#### [MATERIAL PROVIDED]

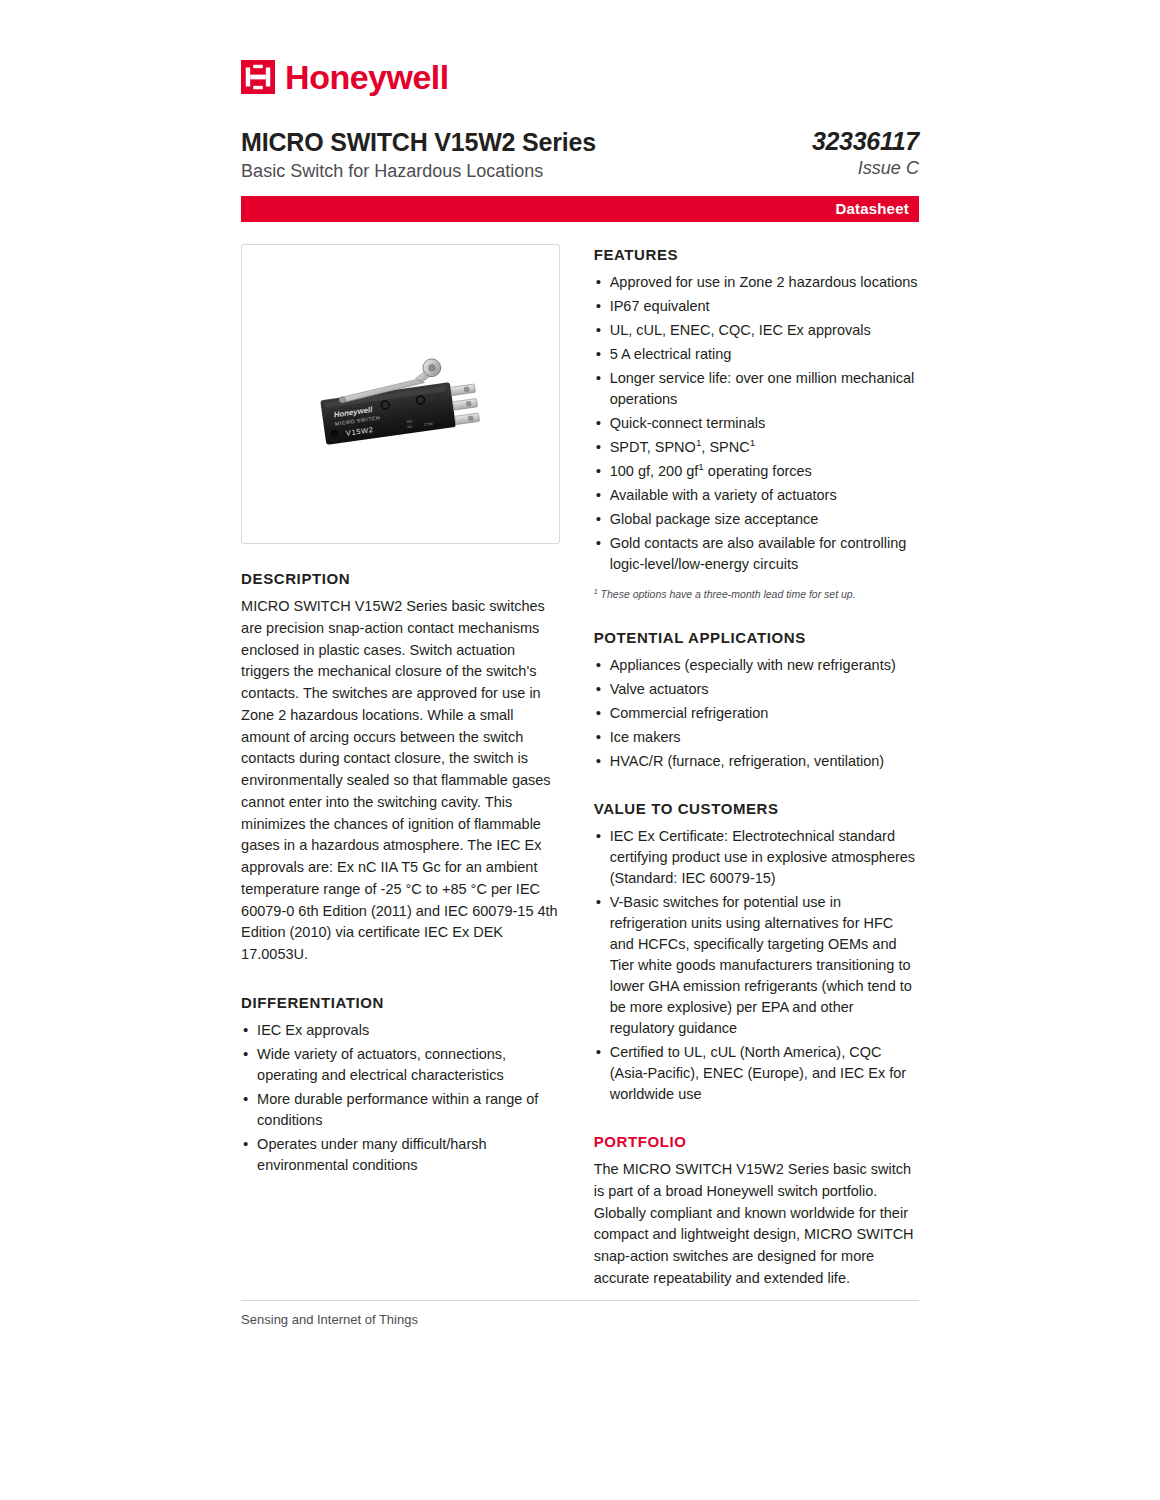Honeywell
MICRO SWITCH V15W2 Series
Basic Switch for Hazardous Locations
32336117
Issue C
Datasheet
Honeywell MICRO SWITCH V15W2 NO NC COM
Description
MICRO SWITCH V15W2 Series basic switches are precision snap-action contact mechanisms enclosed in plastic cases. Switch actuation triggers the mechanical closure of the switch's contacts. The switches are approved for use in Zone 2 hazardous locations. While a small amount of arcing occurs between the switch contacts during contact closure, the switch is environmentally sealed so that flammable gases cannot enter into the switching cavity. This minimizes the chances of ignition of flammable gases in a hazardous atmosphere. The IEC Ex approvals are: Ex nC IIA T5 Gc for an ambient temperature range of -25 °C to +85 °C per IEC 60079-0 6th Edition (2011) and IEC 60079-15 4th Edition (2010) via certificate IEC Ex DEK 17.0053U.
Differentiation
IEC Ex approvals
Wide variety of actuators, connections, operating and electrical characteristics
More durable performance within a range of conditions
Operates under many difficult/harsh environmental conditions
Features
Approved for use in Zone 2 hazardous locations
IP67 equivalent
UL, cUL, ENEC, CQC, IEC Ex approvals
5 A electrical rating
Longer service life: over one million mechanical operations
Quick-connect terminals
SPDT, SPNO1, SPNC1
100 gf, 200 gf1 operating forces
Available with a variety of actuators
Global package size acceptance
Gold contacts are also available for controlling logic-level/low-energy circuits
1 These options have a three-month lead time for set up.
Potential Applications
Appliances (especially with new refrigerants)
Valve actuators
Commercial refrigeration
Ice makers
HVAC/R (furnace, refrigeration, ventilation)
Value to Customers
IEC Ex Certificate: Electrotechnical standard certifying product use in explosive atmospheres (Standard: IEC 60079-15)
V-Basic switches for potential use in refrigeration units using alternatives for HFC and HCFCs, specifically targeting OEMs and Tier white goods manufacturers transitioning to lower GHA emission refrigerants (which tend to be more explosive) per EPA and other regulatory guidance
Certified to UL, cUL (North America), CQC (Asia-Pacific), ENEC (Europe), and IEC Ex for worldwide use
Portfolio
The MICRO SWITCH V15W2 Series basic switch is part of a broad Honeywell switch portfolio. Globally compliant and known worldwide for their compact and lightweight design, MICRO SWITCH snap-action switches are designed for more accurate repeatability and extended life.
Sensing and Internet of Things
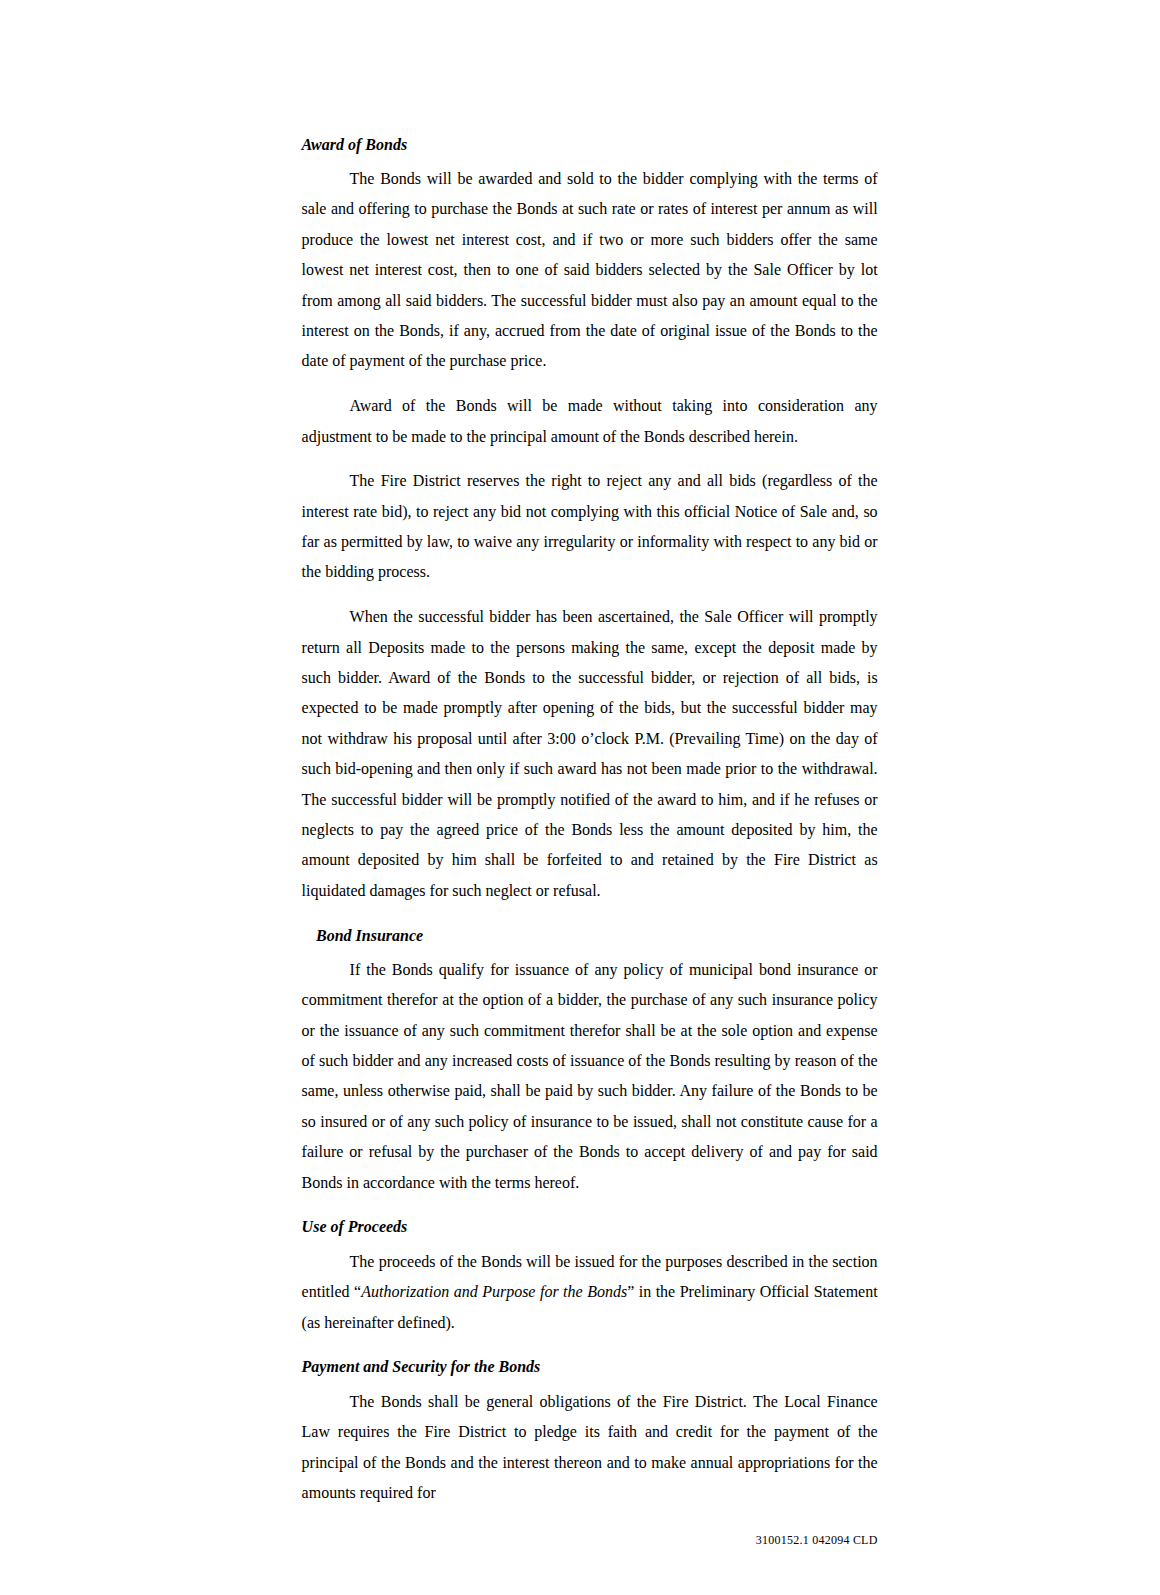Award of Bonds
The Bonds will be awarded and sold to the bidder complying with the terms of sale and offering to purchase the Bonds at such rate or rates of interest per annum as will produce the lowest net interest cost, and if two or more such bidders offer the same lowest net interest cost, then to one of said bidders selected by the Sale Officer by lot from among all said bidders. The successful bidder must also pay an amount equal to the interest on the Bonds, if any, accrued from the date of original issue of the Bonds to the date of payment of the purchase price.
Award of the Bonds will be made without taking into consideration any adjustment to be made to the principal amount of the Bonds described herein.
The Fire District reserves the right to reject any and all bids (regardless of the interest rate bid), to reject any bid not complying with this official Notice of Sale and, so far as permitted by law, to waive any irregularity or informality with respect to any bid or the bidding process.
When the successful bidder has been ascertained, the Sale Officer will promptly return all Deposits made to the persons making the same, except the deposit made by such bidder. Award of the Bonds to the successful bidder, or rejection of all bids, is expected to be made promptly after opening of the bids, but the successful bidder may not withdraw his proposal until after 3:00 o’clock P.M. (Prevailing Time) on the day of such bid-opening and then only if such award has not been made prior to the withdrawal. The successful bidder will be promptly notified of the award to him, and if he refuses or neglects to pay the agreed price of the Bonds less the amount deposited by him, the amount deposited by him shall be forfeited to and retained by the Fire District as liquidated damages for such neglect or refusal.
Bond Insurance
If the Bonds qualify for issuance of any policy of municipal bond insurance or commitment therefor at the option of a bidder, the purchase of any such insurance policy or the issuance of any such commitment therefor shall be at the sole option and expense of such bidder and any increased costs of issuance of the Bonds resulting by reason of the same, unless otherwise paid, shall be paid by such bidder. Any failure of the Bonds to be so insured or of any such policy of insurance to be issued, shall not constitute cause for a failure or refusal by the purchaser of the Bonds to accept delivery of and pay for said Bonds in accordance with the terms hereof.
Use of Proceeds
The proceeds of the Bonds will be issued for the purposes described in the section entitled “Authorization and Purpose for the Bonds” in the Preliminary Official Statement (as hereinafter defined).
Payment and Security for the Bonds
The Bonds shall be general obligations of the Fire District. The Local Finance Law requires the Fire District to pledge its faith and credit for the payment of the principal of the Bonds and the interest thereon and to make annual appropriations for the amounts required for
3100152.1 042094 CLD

#### [TO DO]
In the records, how many lines hold the word "refrigerants"? Answer with the number and no other words.

#### [ANSWER TO THIS TASK]
2